**Exercise requirements:** Set down only what runs from the line containing "list [187, 241, 1090, 1567]" through the last line of the data, exactly as it reads.

Dataset entries
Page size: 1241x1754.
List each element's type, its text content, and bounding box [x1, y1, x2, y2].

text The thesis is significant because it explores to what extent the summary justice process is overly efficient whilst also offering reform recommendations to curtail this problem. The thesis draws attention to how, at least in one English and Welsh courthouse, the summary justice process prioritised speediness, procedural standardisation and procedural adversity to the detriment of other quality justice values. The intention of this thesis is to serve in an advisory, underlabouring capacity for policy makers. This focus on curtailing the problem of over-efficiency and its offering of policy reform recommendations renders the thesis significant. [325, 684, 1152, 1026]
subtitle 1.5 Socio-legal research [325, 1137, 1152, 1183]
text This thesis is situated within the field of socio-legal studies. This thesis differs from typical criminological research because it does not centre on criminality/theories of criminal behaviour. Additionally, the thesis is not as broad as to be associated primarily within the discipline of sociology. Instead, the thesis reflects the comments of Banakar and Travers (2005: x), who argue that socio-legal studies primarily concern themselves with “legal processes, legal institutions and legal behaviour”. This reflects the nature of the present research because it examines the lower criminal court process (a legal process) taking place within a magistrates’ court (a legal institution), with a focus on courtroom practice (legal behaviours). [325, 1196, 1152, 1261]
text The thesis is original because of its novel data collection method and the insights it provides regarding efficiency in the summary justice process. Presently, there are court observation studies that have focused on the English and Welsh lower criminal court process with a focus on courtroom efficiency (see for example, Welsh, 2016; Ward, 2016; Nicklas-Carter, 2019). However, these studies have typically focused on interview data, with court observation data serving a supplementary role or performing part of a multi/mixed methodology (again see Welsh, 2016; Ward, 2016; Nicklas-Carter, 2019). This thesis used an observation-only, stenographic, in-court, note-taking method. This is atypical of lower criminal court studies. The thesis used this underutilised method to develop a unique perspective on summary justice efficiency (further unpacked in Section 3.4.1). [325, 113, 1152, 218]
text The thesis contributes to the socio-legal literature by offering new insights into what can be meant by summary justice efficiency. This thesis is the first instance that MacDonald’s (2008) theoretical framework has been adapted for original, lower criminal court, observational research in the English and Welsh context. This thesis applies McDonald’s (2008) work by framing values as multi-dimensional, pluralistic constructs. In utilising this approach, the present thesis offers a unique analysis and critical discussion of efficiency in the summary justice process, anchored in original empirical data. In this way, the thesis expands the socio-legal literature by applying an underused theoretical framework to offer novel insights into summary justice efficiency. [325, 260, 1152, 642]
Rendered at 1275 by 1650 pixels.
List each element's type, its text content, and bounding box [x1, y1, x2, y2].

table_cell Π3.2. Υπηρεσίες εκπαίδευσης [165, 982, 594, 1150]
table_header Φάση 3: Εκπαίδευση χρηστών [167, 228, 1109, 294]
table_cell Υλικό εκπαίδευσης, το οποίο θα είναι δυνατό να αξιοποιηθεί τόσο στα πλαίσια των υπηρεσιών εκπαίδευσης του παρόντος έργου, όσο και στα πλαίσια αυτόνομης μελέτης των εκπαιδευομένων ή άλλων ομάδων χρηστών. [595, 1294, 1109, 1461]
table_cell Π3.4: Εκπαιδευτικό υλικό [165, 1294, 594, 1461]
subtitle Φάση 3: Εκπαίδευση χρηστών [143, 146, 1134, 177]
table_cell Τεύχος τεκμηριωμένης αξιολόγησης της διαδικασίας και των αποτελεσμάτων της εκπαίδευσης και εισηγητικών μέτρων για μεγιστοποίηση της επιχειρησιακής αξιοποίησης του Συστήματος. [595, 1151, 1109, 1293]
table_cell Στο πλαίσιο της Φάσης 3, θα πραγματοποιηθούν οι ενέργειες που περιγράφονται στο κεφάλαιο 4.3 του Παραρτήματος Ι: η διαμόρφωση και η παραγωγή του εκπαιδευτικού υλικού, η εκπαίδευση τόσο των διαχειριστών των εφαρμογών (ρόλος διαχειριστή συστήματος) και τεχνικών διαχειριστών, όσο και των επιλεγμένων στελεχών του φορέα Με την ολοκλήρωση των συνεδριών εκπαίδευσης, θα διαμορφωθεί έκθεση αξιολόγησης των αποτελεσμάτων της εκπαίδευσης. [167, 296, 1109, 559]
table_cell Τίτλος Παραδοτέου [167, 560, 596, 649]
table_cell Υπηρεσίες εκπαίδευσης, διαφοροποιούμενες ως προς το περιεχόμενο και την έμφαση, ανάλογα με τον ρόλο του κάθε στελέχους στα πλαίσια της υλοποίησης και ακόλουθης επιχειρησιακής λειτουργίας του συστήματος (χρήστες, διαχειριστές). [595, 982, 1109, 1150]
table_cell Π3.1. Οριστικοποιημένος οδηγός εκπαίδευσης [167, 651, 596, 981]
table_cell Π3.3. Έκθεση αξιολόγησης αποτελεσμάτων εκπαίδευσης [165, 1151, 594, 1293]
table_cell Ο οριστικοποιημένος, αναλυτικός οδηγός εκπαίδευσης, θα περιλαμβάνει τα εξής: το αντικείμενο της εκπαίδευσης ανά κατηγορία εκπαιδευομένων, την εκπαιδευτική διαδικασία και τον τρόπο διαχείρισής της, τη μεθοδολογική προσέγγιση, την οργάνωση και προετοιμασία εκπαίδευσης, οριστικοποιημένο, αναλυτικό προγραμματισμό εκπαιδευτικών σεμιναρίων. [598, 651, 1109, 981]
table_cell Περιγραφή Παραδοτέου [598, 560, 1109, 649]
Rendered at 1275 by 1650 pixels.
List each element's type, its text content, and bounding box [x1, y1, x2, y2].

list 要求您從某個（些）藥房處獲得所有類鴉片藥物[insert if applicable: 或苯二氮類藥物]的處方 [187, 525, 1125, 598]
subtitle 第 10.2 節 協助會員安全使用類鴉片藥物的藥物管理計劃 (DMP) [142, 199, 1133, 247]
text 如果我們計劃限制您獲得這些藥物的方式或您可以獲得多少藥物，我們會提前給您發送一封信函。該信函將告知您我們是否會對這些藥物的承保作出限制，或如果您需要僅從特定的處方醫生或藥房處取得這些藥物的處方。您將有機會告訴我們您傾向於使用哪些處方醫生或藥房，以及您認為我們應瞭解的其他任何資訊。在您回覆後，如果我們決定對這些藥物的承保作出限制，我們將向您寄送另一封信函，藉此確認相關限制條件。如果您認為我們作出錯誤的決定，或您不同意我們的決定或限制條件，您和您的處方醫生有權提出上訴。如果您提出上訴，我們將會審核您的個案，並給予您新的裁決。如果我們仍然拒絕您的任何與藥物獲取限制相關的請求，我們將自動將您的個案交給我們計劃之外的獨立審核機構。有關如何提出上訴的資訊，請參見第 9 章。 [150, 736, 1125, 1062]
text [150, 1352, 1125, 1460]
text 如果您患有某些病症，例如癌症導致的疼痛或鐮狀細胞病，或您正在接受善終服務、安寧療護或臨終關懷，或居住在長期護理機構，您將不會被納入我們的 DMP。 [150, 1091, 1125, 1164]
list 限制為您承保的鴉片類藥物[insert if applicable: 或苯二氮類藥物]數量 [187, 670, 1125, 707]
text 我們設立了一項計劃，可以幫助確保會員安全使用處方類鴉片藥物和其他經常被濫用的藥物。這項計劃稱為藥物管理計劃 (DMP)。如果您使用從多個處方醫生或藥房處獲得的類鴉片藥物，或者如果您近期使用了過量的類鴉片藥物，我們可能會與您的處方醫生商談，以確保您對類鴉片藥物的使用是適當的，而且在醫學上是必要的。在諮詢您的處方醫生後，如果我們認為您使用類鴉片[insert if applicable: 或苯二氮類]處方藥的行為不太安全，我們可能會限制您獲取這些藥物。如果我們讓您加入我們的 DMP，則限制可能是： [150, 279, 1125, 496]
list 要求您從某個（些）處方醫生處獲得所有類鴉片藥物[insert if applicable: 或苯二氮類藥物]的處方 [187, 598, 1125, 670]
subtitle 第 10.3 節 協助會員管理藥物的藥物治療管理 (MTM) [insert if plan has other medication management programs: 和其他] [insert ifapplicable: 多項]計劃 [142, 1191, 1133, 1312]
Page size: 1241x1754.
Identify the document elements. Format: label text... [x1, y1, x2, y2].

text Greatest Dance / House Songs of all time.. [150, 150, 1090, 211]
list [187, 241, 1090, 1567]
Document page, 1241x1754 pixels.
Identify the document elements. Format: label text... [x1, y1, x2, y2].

**Answer to this exercise:**
list [187, 241, 1090, 1567]
Document page, 1241x1754 pixels.
Identify the document elements. Format: label text... [x1, y1, x2, y2].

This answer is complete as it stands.